R&D should be increased by the government, and freely shared. Otherwise the privatization of technology which results in rents and impeded progress will expand. Reverse the idiotic first-to-file patent law change the upended over 200 years of IP law where first-to-invent was the rule, and inventors had some rights over corporations. Thank you Obama and Democrats for stripping away those rights and removing the incentive to share new discoveries and helping destroy academic research.
Whether a corporation decides to relocate can’t be dependent on whether the business can squeeze more pennies by retaining operations here. The U.S. can stop companies from closing factories or moving factories by passing a law that says companies can’t close factories. The can also do this with tariffs, taxes, and less directly with worker councils, public shaming, boycotts organized by non-union entities, eminent domain. What will not work is giving them a choice to relocate or cut costs at home. U.S. management is not good about making choices that benefit workers. The time is long past to be giving them a choice.

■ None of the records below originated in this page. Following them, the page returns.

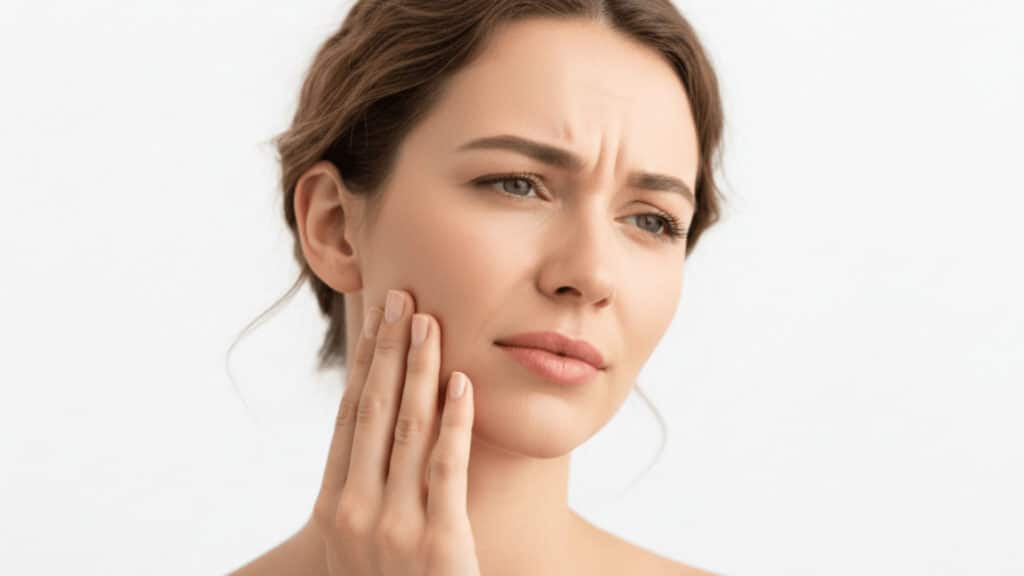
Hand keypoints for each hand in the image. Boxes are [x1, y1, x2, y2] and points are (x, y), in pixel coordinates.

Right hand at [310, 289, 480, 575]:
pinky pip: (446, 468)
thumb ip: (357, 503)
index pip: (350, 419)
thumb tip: (366, 450)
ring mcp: (394, 527)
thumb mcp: (352, 552)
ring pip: (408, 429)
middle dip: (389, 350)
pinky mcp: (439, 542)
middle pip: (375, 411)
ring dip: (419, 369)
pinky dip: (454, 421)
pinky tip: (461, 382)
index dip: (364, 367)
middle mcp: (355, 511)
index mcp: (333, 509)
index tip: (374, 323)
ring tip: (428, 322)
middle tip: (400, 298)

Fighting free trade abuse vs globalization is not an option anymore. China is too big and powerful to fight. They will not be pushed around. No one is going to dictate to China how to run their country or conduct trade. They will forgo trade with the U.S. eventually rather than change their system. You can’t even get fair trade with Japan, Germany, and Mexico. Face it, globalization is bad for the American worker, period. The less of it, the better.
Limiting higher education or targeting and strictly tracking people into vocational training is wrong and unAmerican. More opportunities should include apprenticeships, not so as to turn into corporate welfare that pays substandard wages to the detriment of workers. Also, there is no shortage of STEM graduates, although there is a shortage of medical schools, which only cost $100 million each (drop in the bucket). Finally, “mandatory apprenticeship” is nearly Brave New World like in approach, giving alternative training a bad name. As robots do more, education and manual crafts can take the place of job training. We’ll have more time and money for school, not less.
Corporate governance changes which rely on shareholders is hardly beneficial to workers. Most shareholders are rich. Copy post-war Germany and give workers a greater say instead.
I seem to recall that the Roman Empire had a problem with agricultural workers leaving the land. Sometimes it was to find employment in town, sometimes it was to go work on another plantation that allowed their farmers to keep more of the produce they grew. Anyway, the big plantation owners were having problems keeping their workers, and the government was having problems collecting their taxes, so they passed laws forbidding people from leaving their place of employment. They also had a problem with inflation, so they passed laws fixing prices, while at the same time they increased the money supply by “debasing” their currency, making more coins from the same amount of the index metal. These policies did not work out well.